Pembangunan Masyarakat
Seiring dengan system social masyarakat yang semakin maju dan
globalisasi informasi, visi kerakyatan dengan konsep pemberdayaan masyarakat
dalam otonomi daerah ada baiknya direinterpretasi dan dipertegas dengan
regulasi yang jelas jika penerapan yang
dimaksud benar-benar akan di tujukan untuk rakyat, dengan merenungi aspek
penting di dalamnya yaitu masyarakat.
Anggapan bahwa masyarakat tidak mengerti apa-apa selayaknya sudah mulai
di singkirkan dan mulai menanamkan anggapan bahwa masyarakat sesungguhnya bisa dan marekalah yang bisa menolong diri mareka
sendiri ; masyarakat lebih memahami permasalahan apa sebenarnya yang sedang
mareka rasakan dan apa sesungguhnya yang mareka butuhkan. Untuk menciptakan kondisi ini pemerintah
daerah sampai ke level yang terendah di tuntut memposisikan diri tidak lebih
dari sekedar fasilitatator agar apa yang menjadi target tercapai dengan
mengedepankan prinsip-prinsip :
1.
Saling percaya di antara anggota masyarakat;
Setiap anggota masyarakat dalam perencanaan disyaratkan mempunyai sikap
mempercayai kepada anggota masyarakat lainnya dan bertindak dapat dipercayai
oleh anggota masyarakat lainnya.
2.
Kesetaraan; Memandang setiap yang
terlibat mempunyai posisi yang sejajar.
Setiap masyarakat memproleh peluang untuk menyampaikan pendapatnya dan
mengutarakan argumennya untuk dipahami oleh semua masyarakat sebagai bahan
masukan.
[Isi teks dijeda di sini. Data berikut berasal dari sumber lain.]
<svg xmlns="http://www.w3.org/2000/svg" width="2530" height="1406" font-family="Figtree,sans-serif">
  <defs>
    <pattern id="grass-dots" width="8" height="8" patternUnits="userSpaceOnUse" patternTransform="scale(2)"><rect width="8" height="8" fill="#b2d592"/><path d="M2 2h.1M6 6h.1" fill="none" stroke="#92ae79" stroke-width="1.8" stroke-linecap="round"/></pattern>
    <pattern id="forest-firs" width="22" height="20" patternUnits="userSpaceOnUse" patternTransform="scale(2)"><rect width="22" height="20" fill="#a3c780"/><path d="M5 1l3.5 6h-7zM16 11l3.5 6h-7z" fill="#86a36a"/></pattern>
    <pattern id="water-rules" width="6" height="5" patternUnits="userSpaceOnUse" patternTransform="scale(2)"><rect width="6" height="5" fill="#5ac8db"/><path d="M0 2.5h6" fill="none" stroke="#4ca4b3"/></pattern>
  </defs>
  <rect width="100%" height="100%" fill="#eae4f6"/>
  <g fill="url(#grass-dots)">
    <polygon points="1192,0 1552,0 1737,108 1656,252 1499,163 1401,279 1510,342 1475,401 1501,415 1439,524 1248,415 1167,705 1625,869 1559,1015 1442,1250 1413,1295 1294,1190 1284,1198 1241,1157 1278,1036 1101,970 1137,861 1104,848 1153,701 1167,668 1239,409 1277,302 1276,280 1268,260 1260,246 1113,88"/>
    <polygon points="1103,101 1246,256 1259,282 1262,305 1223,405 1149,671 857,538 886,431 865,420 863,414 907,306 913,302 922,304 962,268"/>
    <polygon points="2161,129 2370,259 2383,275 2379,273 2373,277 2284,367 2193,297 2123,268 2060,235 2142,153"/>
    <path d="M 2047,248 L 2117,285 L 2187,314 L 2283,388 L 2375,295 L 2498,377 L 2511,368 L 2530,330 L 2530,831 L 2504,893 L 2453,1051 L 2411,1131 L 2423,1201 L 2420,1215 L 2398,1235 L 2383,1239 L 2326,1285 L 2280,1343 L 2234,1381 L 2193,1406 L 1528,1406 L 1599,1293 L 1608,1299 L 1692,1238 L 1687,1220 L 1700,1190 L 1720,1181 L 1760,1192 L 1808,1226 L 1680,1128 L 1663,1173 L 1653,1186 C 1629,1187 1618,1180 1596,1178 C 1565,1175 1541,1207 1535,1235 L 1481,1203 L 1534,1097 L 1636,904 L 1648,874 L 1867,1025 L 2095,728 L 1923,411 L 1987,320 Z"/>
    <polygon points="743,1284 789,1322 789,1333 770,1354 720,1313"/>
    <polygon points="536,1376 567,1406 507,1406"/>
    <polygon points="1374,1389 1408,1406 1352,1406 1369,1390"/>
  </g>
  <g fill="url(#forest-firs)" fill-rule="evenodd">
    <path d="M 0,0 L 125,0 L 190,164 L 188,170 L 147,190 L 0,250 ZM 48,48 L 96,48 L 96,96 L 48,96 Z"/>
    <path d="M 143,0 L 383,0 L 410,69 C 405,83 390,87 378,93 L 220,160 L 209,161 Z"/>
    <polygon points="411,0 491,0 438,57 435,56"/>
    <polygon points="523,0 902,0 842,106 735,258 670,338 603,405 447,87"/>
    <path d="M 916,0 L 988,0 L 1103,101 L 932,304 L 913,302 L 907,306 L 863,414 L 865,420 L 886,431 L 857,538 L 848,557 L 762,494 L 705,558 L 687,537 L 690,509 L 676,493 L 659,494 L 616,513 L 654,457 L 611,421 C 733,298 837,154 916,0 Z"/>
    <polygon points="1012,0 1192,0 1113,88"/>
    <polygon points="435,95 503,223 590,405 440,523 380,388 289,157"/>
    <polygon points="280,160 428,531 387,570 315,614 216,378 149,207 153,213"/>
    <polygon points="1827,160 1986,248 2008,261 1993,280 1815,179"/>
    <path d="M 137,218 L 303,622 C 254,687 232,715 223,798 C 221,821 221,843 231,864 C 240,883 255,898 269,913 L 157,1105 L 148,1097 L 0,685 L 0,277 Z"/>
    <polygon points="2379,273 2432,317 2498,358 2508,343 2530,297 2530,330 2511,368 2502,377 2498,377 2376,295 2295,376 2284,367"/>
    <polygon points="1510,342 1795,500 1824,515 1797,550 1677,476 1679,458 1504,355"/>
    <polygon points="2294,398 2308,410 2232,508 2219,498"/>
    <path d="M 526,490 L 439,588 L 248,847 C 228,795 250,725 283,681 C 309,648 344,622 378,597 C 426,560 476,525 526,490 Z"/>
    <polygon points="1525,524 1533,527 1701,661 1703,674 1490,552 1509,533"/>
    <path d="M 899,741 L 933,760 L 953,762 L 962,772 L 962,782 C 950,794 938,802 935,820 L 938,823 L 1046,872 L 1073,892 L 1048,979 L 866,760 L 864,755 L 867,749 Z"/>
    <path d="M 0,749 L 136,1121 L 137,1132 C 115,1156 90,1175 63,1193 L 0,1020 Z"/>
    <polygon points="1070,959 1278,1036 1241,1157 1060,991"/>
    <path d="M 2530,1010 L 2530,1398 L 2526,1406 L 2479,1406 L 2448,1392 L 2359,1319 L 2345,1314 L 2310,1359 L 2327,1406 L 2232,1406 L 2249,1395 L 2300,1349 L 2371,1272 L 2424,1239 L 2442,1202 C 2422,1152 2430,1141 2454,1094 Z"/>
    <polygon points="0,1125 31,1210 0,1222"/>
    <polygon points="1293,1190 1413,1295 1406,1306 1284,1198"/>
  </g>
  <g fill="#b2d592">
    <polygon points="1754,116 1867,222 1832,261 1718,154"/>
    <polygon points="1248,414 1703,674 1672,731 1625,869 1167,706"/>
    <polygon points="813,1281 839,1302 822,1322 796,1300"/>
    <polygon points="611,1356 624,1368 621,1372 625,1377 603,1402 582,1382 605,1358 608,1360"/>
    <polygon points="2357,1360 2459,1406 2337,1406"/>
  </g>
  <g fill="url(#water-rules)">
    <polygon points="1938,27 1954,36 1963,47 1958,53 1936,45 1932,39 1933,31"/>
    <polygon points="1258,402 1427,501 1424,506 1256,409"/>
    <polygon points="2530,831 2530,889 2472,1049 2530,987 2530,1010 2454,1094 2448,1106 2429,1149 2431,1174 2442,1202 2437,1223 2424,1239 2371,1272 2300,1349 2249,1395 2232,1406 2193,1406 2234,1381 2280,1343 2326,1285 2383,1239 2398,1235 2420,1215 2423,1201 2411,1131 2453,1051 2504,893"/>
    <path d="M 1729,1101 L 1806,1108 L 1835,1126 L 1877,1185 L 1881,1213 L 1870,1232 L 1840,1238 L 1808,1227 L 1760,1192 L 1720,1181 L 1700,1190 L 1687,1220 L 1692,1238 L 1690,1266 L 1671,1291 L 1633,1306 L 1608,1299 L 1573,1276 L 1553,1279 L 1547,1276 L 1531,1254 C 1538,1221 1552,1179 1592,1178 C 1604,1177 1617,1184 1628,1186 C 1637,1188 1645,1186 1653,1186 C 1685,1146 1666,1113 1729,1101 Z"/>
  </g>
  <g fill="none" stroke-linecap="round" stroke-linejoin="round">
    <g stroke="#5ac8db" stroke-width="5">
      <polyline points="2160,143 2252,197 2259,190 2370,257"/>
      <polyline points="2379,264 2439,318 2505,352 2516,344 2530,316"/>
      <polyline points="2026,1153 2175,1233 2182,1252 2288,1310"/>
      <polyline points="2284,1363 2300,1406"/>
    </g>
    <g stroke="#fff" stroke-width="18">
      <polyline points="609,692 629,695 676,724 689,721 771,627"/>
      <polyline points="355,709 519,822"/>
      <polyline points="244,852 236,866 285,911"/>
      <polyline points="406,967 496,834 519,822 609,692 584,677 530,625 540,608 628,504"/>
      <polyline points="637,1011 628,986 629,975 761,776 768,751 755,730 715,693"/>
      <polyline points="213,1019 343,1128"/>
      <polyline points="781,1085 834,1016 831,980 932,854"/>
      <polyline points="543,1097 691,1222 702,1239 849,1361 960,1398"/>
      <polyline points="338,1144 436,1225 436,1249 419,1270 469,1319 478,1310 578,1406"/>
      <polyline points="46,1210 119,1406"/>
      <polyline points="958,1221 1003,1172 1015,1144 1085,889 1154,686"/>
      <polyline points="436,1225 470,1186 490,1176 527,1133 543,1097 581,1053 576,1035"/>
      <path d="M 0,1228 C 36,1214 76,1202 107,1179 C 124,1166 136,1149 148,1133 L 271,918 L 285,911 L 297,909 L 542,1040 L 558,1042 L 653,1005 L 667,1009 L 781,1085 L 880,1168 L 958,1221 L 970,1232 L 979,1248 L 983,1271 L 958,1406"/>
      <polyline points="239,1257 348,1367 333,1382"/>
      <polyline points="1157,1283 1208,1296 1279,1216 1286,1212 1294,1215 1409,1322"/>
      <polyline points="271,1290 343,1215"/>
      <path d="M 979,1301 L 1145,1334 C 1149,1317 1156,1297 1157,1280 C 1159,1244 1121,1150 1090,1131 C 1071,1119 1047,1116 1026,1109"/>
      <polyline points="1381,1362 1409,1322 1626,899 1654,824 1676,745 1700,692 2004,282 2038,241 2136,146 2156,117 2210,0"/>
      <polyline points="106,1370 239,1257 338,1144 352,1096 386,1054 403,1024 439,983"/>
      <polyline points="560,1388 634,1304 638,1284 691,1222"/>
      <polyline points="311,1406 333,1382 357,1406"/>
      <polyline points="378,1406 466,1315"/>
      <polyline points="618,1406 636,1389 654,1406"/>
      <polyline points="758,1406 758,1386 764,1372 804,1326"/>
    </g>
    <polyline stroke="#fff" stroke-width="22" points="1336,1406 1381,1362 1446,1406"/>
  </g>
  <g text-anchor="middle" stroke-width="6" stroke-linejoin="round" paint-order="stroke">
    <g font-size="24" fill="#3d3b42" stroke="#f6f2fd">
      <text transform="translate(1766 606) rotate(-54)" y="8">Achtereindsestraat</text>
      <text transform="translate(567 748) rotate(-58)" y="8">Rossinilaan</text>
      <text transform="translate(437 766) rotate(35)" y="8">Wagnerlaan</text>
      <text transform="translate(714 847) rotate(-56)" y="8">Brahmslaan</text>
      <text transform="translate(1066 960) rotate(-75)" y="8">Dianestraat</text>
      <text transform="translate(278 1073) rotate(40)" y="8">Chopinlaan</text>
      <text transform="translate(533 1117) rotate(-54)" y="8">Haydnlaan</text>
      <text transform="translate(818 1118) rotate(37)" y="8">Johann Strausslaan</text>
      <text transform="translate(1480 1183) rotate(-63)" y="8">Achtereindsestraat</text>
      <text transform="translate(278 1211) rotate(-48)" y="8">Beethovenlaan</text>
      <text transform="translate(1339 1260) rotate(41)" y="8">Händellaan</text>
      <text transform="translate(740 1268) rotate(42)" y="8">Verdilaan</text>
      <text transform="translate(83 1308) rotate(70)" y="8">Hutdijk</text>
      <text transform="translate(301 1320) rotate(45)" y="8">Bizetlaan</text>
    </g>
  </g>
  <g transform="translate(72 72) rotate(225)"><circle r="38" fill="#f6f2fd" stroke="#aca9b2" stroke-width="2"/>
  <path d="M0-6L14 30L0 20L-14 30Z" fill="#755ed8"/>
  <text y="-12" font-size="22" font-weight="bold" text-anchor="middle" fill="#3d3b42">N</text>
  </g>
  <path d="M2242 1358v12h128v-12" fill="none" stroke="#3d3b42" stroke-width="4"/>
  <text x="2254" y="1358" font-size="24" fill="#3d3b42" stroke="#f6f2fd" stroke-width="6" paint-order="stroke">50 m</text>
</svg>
Fasilitator dalam hal ini
adalah juga bagian dari masyarakat yang memproleh fungsi sebagai pembantu dalam
memperlancar dan mempermudah perumusan gagasan, pendapat dan infomasi dari
masyarakat bukan sebagai pengarah tujuan-tujuan yang harus di capai. Pendapat fasilitator harus juga dipandang
sebagai masukan untuk bahan pertimbangan, bukan sebagai pendapat yang harus di
ikuti.
3.
Demokratis; Setiap keputusan harus atas
persetujuan masyarakat dengan cara di sepakati bersama dengan mengedepankan
konsensus serta menghindari semaksimal mungkin pengambilan keputusan dengan
vooting. Sebelum keputusan diambil perlu
dilakukan pembahasan secara lebih jelas yang memungkinkan setiap masyarakat
memahami apa yang akan di putuskan dan konsekwensi dari keputuan tersebut bagi
dirinya.
4.
Nyata;
Informasi yang disampaikan adalah yang terjadi di masyarakat, dialami
dan dirasakan olehnya mareka.
5.
Taat azaz dalam berfikir; Dalam pengambilan kesimpulan berdasarkan atas
cara kerja nalar.
6.
Partisipatoris; Setiap masyarakat memproleh peluang yang sama
dalam memberikan sumbangan pemikirannya tanpa di hambat oleh kemampuan bicara,
kemampuan menulis, sempitnya waktu, dan bermutu tidaknya pikiran yang
disumbangkan. Jadi setiap masyarakat
dimungkinkan merasa tidak takut salah dan disalahkan.
7.
Terfokus pada kepentingan masyarakat setempat; Bukan terfokus pada kepentingan partai maupun
proyek yang direncanakan oleh fihak luar.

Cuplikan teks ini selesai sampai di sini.